Le souverain pontife exprime une crainte profonde face à une normalisation inquiétante de la guerre, rendue plus froide et déshumanisée par l’automatisation. Selon le Pape Léon, il est devenu impératif de désarmer l’intelligence artificielle pour l’extraire d’une mentalité de compétition agressive. Il ne s’agit pas de rejeter le progrès, mais de prévenir une domination technologique qui pourrait, à terme, échapper à toute maîtrise humaine directe, menaçant ainsi la dignité de chaque personne sur terre.
La concentration excessive du pouvoir
Le Pape Léon pointe du doigt la concentration des ressources technologiques entre les mains d’un nombre restreint d’acteurs économiques. Ce phénomène, qu’il qualifie d’opaque, échappe largement à la surveillance des États et des citoyens. Cette dérive, selon le Pape Léon, engendre des dépendances inédites, des manipulations comportementales et des inégalités croissantes. Il insiste pour que le contrôle des infrastructures numériques revienne à une sphère publique capable de garantir une transparence totale.
« Le développement et l’usage de l’IA dans la guerre doivent être soumis aux contraintes éthiques les plus rigoureuses, pour garantir le respect de la dignité humaine et la sainteté de la vie », écrit-il.

Une nouvelle autorité morale sur le numérique
Cette encyclique marque un tournant diplomatique inédit, transformant le Vatican en un acteur central de la gouvernance technologique mondiale. Pour l’Europe, déjà pionnière en matière de régulation numérique avec son AI Act, ce soutien moral de haut niveau légitime une approche prudente face aux excès de la Silicon Valley. L’enjeu dépasse largement la théologie : il s’agit de redéfinir le contrat social à l’heure des algorithmes. En appelant à une surveillance citoyenne, le Saint-Siège fragilise le narratif du « progrès inévitable » et force les entreprises à justifier leur utilité sociale. À terme, cette pression éthique pourrait peser lourd dans les futures négociations internationales sur la souveraineté numérique et les droits des travailleurs.

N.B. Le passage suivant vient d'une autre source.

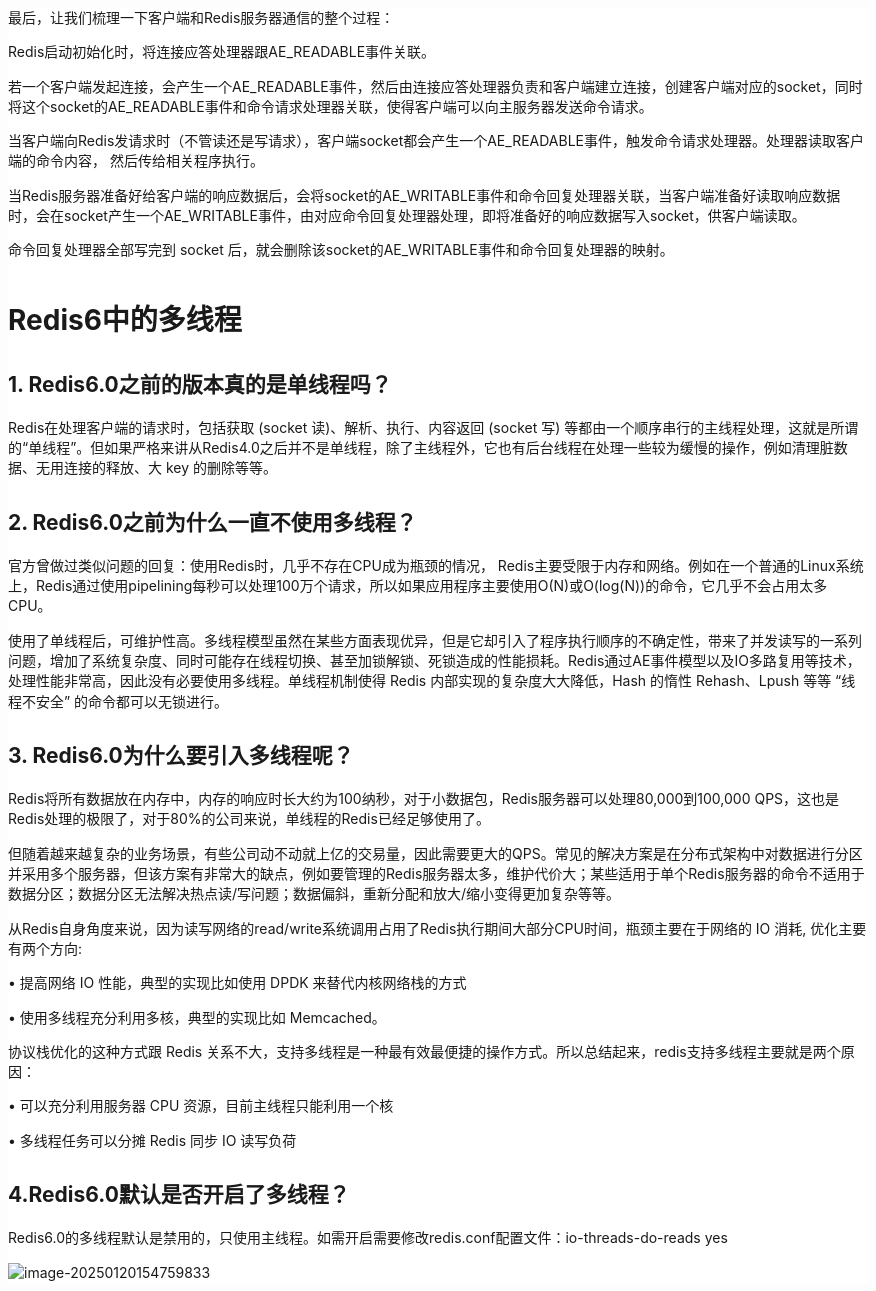 最后，让我们梳理一下客户端和Redis服务器通信的整个过程：

Redis启动初始化时，将连接应答处理器跟AE_READABLE事件关联。

若一个客户端发起连接，会产生一个AE_READABLE事件，然后由连接应答处理器负责和客户端建立连接，创建客户端对应的socket，同时将这个socket的AE_READABLE事件和命令请求处理器关联，使得客户端可以向主服务器发送命令请求。

当客户端向Redis发请求时（不管读还是写请求），客户端socket都会产生一个AE_READABLE事件，触发命令请求处理器。处理器读取客户端的命令内容， 然后传给相关程序执行。

当Redis服务器准备好给客户端的响应数据后，会将socket的AE_WRITABLE事件和命令回复处理器关联，当客户端准备好读取响应数据时，会在socket产生一个AE_WRITABLE事件，由对应命令回复处理器处理，即将准备好的响应数据写入socket，供客户端读取。

命令回复处理器全部写完到 socket 后，就会删除该socket的AE_WRITABLE事件和命令回复处理器的映射。

# **Redis6中的多线程**

## **1. Redis6.0之前的版本真的是单线程吗？**

Redis在处理客户端的请求时，包括获取 (socket 读)、解析、执行、内容返回 (socket 写) 等都由一个顺序串行的主线程处理，这就是所谓的“单线程”。但如果严格来讲从Redis4.0之后并不是单线程，除了主线程外，它也有后台线程在处理一些较为缓慢的操作，例如清理脏数据、无用连接的释放、大 key 的删除等等。

## **2. Redis6.0之前为什么一直不使用多线程？**

官方曾做过类似问题的回复：使用Redis时，几乎不存在CPU成为瓶颈的情况， Redis主要受限于内存和网络。例如在一个普通的Linux系统上，Redis通过使用pipelining每秒可以处理100万个请求，所以如果应用程序主要使用O(N)或O(log(N))的命令，它几乎不会占用太多CPU。

使用了单线程后，可维护性高。多线程模型虽然在某些方面表现优异，但是它却引入了程序执行顺序的不确定性，带来了并发读写的一系列问题，增加了系统复杂度、同时可能存在线程切换、甚至加锁解锁、死锁造成的性能损耗。Redis通过AE事件模型以及IO多路复用等技术，处理性能非常高，因此没有必要使用多线程。单线程机制使得 Redis 内部实现的复杂度大大降低，Hash 的惰性 Rehash、Lpush 等等 “线程不安全” 的命令都可以无锁进行。

## **3. Redis6.0为什么要引入多线程呢？**

Redis将所有数据放在内存中，内存的响应时长大约为100纳秒，对于小数据包，Redis服务器可以处理80,000到100,000 QPS，这也是Redis处理的极限了，对于80%的公司来说，单线程的Redis已经足够使用了。

但随着越来越复杂的业务场景，有些公司动不动就上亿的交易量，因此需要更大的QPS。常见的解决方案是在分布式架构中对数据进行分区并采用多个服务器，但该方案有非常大的缺点，例如要管理的Redis服务器太多，维护代价大；某些适用于单个Redis服务器的命令不适用于数据分区；数据分区无法解决热点读/写问题；数据偏斜，重新分配和放大/缩小变得更加复杂等等。

从Redis自身角度来说，因为读写网络的read/write系统调用占用了Redis执行期间大部分CPU时间，瓶颈主要在于网络的 IO 消耗, 优化主要有两个方向:

• 提高网络 IO 性能，典型的实现比如使用 DPDK 来替代内核网络栈的方式

• 使用多线程充分利用多核，典型的实现比如 Memcached。

协议栈优化的这种方式跟 Redis 关系不大，支持多线程是一种最有效最便捷的操作方式。所以总结起来，redis支持多线程主要就是两个原因：

• 可以充分利用服务器 CPU 资源，目前主线程只能利用一个核

• 多线程任务可以分摊 Redis 同步 IO 读写负荷

## **4.Redis6.0默认是否开启了多线程？**

Redis6.0的多线程默认是禁用的，只使用主线程。如需开启需要修改redis.conf配置文件：io-threads-do-reads yes

![image-20250120154759833](https://blog-1304855543.cos.ap-guangzhou.myqcloud.com/blog/202501201547872.png)
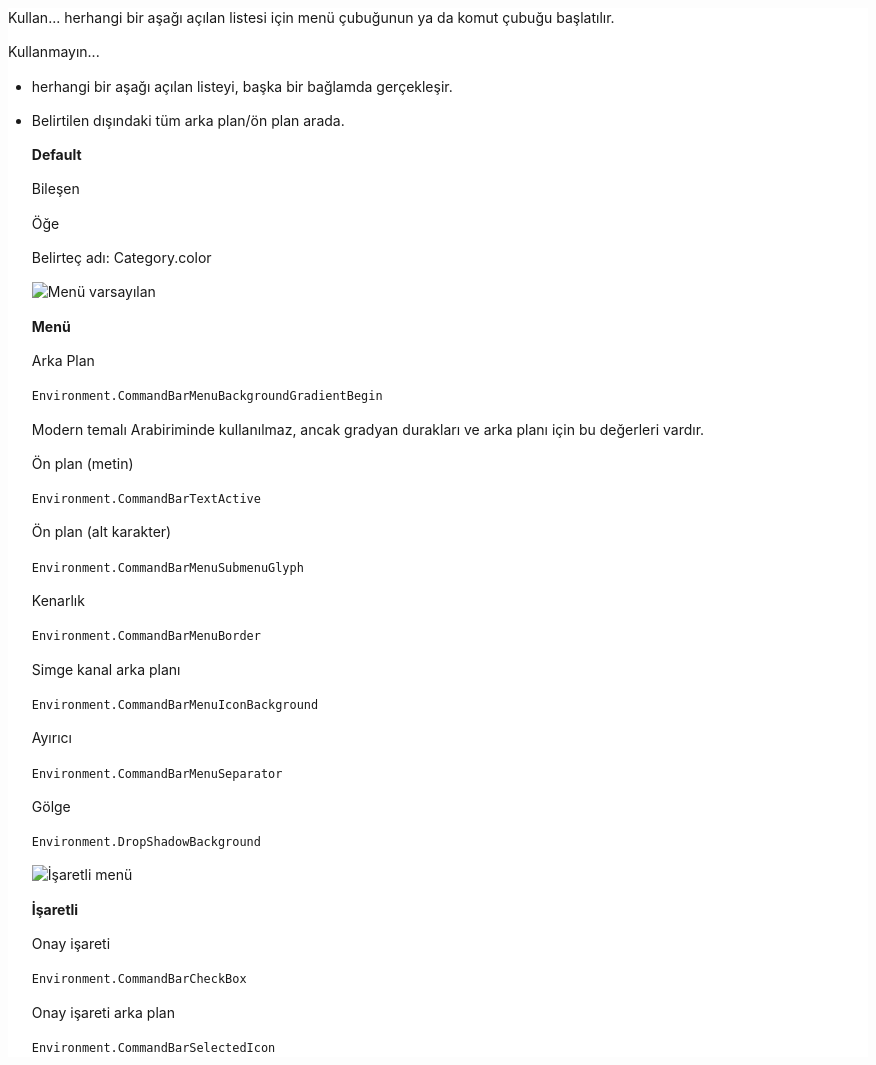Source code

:  Kullan...
herhangi bir aşağı açılan listesi için menü çubuğunun ya da komut çubuğu başlatılır.

 Kullanmayın...
 -   herhangi bir aşağı açılan listeyi, başka bir bağlamda gerçekleşir.

- Belirtilen dışındaki tüm arka plan/ön plan arada.

  **Default**

  Bileşen

  Öğe

  Belirteç adı: Category.color

  ![Menü varsayılan](../../extensibility/ux-guidelines/media/0303-010-menudefault.png "0303 010_MenuDefault")

  **Menü**

  Arka Plan

  `Environment.CommandBarMenuBackgroundGradientBegin`

  Modern temalı Arabiriminde kullanılmaz, ancak gradyan durakları ve arka planı için bu değerleri vardır.

  Ön plan (metin)

  `Environment.CommandBarTextActive`

  Ön plan (alt karakter)

  `Environment.CommandBarMenuSubmenuGlyph`

  Kenarlık

  `Environment.CommandBarMenuBorder`

  Simge kanal arka planı

  `Environment.CommandBarMenuIconBackground`

  Ayırıcı

  `Environment.CommandBarMenuSeparator`

  Gölge

  `Environment.DropShadowBackground`

  ![İşaretli menü](../../extensibility/ux-guidelines/media/0303-011-menuchecked.png "0303 011_MenuChecked")

  **İşaretli**

  Onay işareti

  `Environment.CommandBarCheckBox`

  Onay işareti arka plan

  `Environment.CommandBarSelectedIcon`
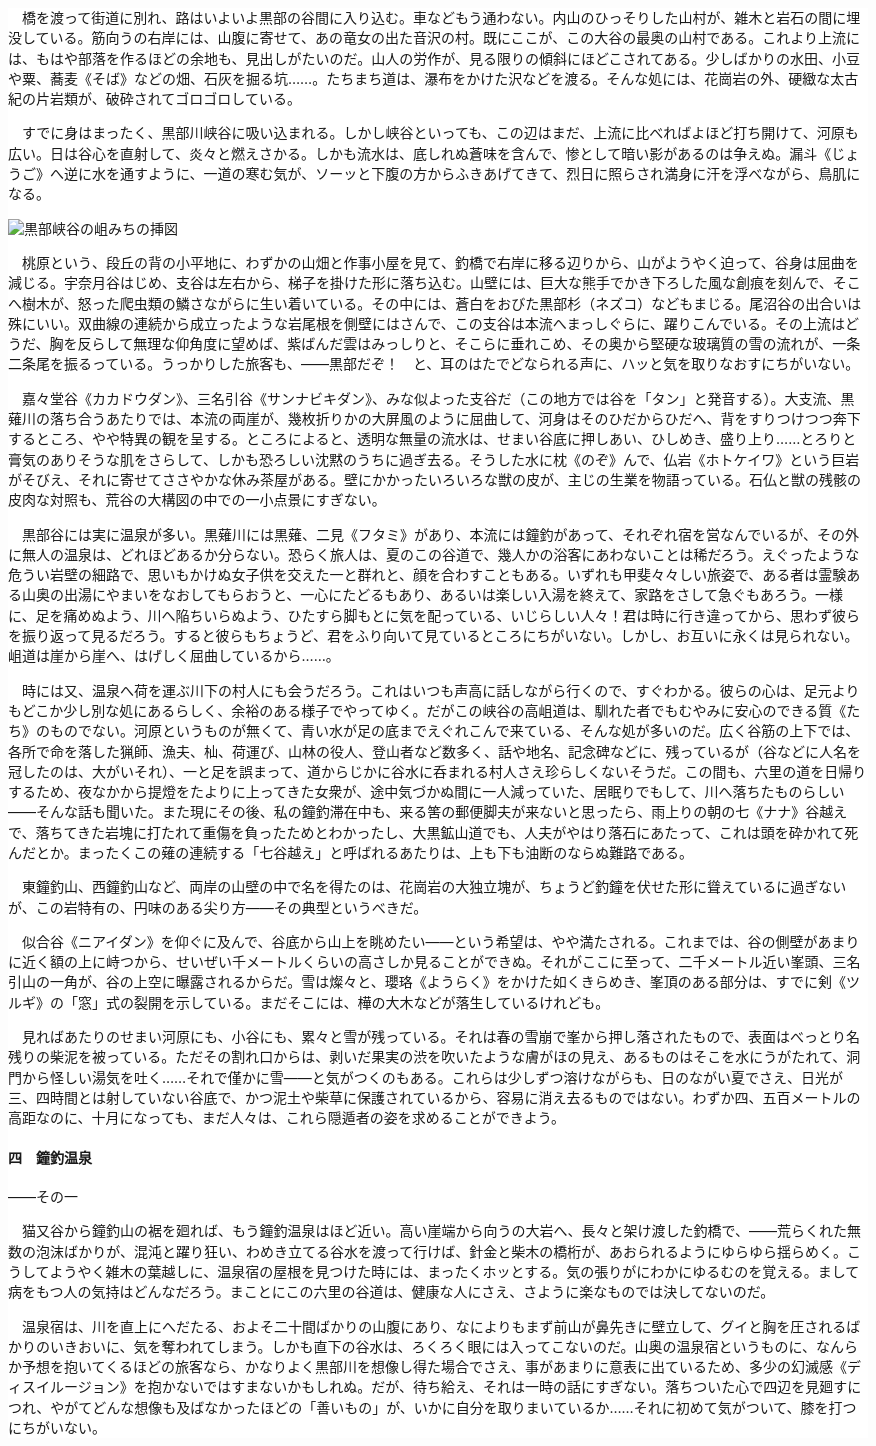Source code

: 


　橋を渡って街道に別れ、路はいよいよ黒部の谷間に入り込む。車などもう通わない。内山のひっそりした山村が、雑木と岩石の間に埋没している。筋向うの右岸には、山腹に寄せて、あの竜女の出た音沢の村。既にここが、この大谷の最奥の山村である。これより上流には、もはや部落を作るほどの余地も、見出しがたいのだ。山人の労作が、見る限りの傾斜にほどこされてある。少しばかりの水田、小豆や粟、蕎麦《そば》などの畑、石灰を掘る坑……。たちまち道は、瀑布をかけた沢などを渡る。そんな処には、花崗岩の外、硬緻な太古紀の片岩類が、破砕されてゴロゴロしている。

　すでに身はまったく、黒部川峡谷に吸い込まれる。しかし峡谷といっても、この辺はまだ、上流に比べればよほど打ち開けて、河原も広い。日は谷心を直射して、炎々と燃えさかる。しかも流水は、底しれぬ蒼味を含んで、惨として暗い影があるのは争えぬ。漏斗《じょうご》へ逆に水を通すように、一道の寒む気が、ソーッと下腹の方からふきあげてきて、烈日に照らされ満身に汗を浮べながら、鳥肌になる。

![黒部峡谷の岨みちの挿図](https://www.aozora.gr.jp/cards/001954/files/fig58704_07.png)

　桃原という、段丘の背の小平地に、わずかの山畑と作事小屋を見て、釣橋で右岸に移る辺りから、山がようやく迫って、谷身は屈曲を減じる。宇奈月谷はじめ、支谷は左右から、梯子を掛けた形に落ち込む。山壁には、巨大な熊手でかき下ろした風な創痕を刻んで、そこへ樹木が、怒った爬虫類の鱗さながらに生い着いている。その中には、蒼白をおびた黒部杉（ネズコ）などもまじる。尾沼谷の出合いは殊にいい。双曲線の連続から成立ったような岩尾根を側壁にはさんで、この支谷は本流へまっしぐらに、躍りこんでいる。その上流はどうだ、胸を反らして無理な仰角度に望めば、紫ばんだ雲はみっしりと、そこらに垂れこめ、その奥から堅硬な玻璃質の雪の流れが、一条二条尾を振るっている。うっかりした旅客も、――黒部だぞ！　と、耳のはたでどなられる声に、ハッと気を取りなおすにちがいない。

　嘉々堂谷《カカドウダン》、三名引谷《サンナビキダン》、みな似よった支谷だ（この地方では谷を「タン」と発音する）。大支流、黒薙川の落ち合うあたりでは、本流の両崖が、幾枚折りかの大屏風のように屈曲して、河身はそのひだからひだへ、背をすりつけつつ奔下するところ、やや特異の観を呈する。ところによると、透明な無量の流水は、せまい谷底に押しあい、ひしめき、盛り上り……とろりと膏気のありそうな肌をさらして、しかも恐ろしい沈黙のうちに過ぎ去る。そうした水に枕《のぞ》んで、仏岩《ホトケイワ》という巨岩がそびえ、それに寄せてささやかな休み茶屋がある。壁にかかったいろいろな獣の皮が、主じの生業を物語っている。石仏と獣の残骸の皮肉な対照も、荒谷の大構図の中での一小点景にすぎない。

　黒部谷には実に温泉が多い。黒薙川には黒薙、二見《フタミ》があり、本流には鐘釣があって、それぞれ宿を営なんでいるが、その外に無人の温泉は、どれほどあるか分らない。恐らく旅人は、夏のこの谷道で、幾人かの浴客にあわないことは稀だろう。えぐったような危うい岩壁の細路で、思いもかけぬ女子供を交えた一と群れと、顔を合わすこともある。いずれも甲斐々々しい旅姿で、ある者は霊験ある山奥の出湯にやまいをなおしてもらおうと、一心にたどるもあり、あるいは楽しい入湯を終えて、家路をさして急ぐもあろう。一様に、足を痛めぬよう、川へ陥ちいらぬよう、ひたすら脚もとに気を配っている、いじらしい人々！君は時に行き違ってから、思わず彼らを振り返って見るだろう。すると彼らもちょうど、君をふり向いて見ているところにちがいない。しかし、お互いに永くは見られない。岨道は崖から崖へ、はげしく屈曲しているから……。

　時には又、温泉へ荷を運ぶ川下の村人にも会うだろう。これはいつも声高に話しながら行くので、すぐわかる。彼らの心は、足元よりもどこか少し別な処にあるらしく、余裕のある様子でやってゆく。だがこの峡谷の高岨道は、馴れた者でもむやみに安心のできる質《たち》のものでない。河原というものが無くて、青い水が足の底までえぐれこんで来ている、そんな処が多いのだ。広く谷筋の上下では、各所で命を落した猟師、漁夫、杣、荷運び、山林の役人、登山者など数多く、話や地名、記念碑などに、残っているが（谷などに人名を冠したのは、大がいそれ）、一と足を誤まって、道からじかに谷水に呑まれる村人さえ珍らしくないそうだ。この間も、六里の道を日帰りするため、夜なかから提燈をたよりに上ってきた女衆が、途中気づかぬ間に一人減っていた、居眠りでもして、川へ落ちたものらしい――そんな話も聞いた。また現にその後、私の鐘釣滞在中も、来る筈の郵便脚夫が来ないと思ったら、雨上りの朝の七《ナナ》谷越えで、落ちてきた岩塊に打たれて重傷を負ったためとわかったし、大黒鉱山道でも、人夫がやはり落石にあたって、これは頭を砕かれて死んだとか。まったくこの薙の連続する「七谷越え」と呼ばれるあたりは、上も下も油断のならぬ難路である。

　東鐘釣山、西鐘釣山など、両岸の山壁の中で名を得たのは、花崗岩の大独立塊が、ちょうど釣鐘を伏せた形に聳えているに過ぎないが、この岩特有の、円味のある尖り方――その典型というべきだ。

　似合谷《ニアイダン》を仰ぐに及んで、谷底から山上を眺めたい――という希望は、やや満たされる。これまでは、谷の側壁があまりに近く額の上に峙つから、せいぜい千メートルくらいの高さしか見ることができぬ。それがここに至って、二千メートル近い峯頭、三名引山の一角が、谷の上空に曝露されるからだ。雪は燦々と、瓔珞《ようらく》をかけた如くきらめき、峯頂のある部分は、すでに剣《ツルギ》の「窓」式の裂開を示している。まだそこには、樺の大木などが落生しているけれども。

　見ればあたりのせまい河原にも、小谷にも、累々と雪が残っている。それは春の雪崩で峯から押し落されたもので、表面はべっとり名残りの柴泥を被っている。ただその割れ口からは、剥いだ果実の渋を吹いたような膚がほの見え、あるものはそこを水にうがたれて、洞門から怪しい湯気を吐く……それで僅かに雪――と気がつくのもある。これらは少しずつ溶けながらも、日のながい夏でさえ、日光が三、四時間とは射していない谷底で、かつ泥土や柴草に保護されているから、容易に消え去るものではない。わずか四、五百メートルの高距なのに、十月になっても、まだ人々は、これら隠遁者の姿を求めることができよう。



#### 四　鐘釣温泉
――その一



　猫又谷から鐘釣山の裾を廻れば、もう鐘釣温泉はほど近い。高い崖端から向うの大岩へ、長々と架け渡した釣橋で、――荒らくれた無数の泡沫ばかりが、混沌と躍り狂い、わめき立てる谷水を渡って行けば、針金と柴木の橋桁が、あおられるようにゆらゆら揺らめく。こうしてようやく雑木の葉越しに、温泉宿の屋根を見つけた時には、まったくホッとする。気の張りがにわかにゆるむのを覚える。まして病をもつ人の気持はどんなだろう。まことにこの六里の谷道は、健康な人にさえ、さように楽なものでは決してないのだ。

　温泉宿は、川を直上にへだたる、およそ二十間ばかりの山腹にあり、なによりもまず前山が鼻先きに壁立して、グイと胸を圧されるばかりのいきおいに、気を奪われてしまう。しかも直下の谷水は、ろくろく眼には入ってこないのだ。山奥の温泉宿というものに、なんらか予想を抱いてくるほどの旅客なら、かなりよく黒部川を想像し得た場合でさえ、事があまりに意表に出ているため、多少の幻滅感《ディスイルージョン》を抱かないではすまないかもしれぬ。だが、待ち給え、それは一時の話にすぎない。落ちついた心で四辺を見廻すにつれ、やがてどんな想像も及ばなかったほどの「善いもの」が、いかに自分を取りまいているか……それに初めて気がついて、膝を打つにちがいない。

Un impératif de transformation
Le Pape Léon a profité de ce texte pour demander pardon, au nom de l’Église, pour les retards pris dans la condamnation historique de l’esclavage. En filigrane, il établit un parallèle avec les nouvelles formes d’esclavage numérique, où des travailleurs sous-payés et des mineurs, notamment dans l’extraction de métaux rares, subissent les conséquences de cette course effrénée. Ce regard historique permet au Pape Léon de souligner l’urgence d’une éthique globale, inclusive et respectueuse des droits les plus fondamentaux.
Vers un dialogue nécessaire
Le Vatican multiplie les échanges avec les géants de la technologie pour instaurer des garde-fous. Le Pape Léon affirme que l’Église est prête à collaborer avec les développeurs afin de favoriser une intelligence artificielle accessible, humaine et débattue publiquement. Cette démarche démontre que le Pape Léon n’ignore pas l’apport technologique, mais refuse qu’il devienne un instrument de domination. Il appelle à une vigilance accrue, insistant sur le fait que la technologie doit demeurer un outil au service de la société, et non l’inverse. Les experts estiment que ce document deviendra une référence mondiale pour les législateurs cherchant à encadrer cet écosystème complexe.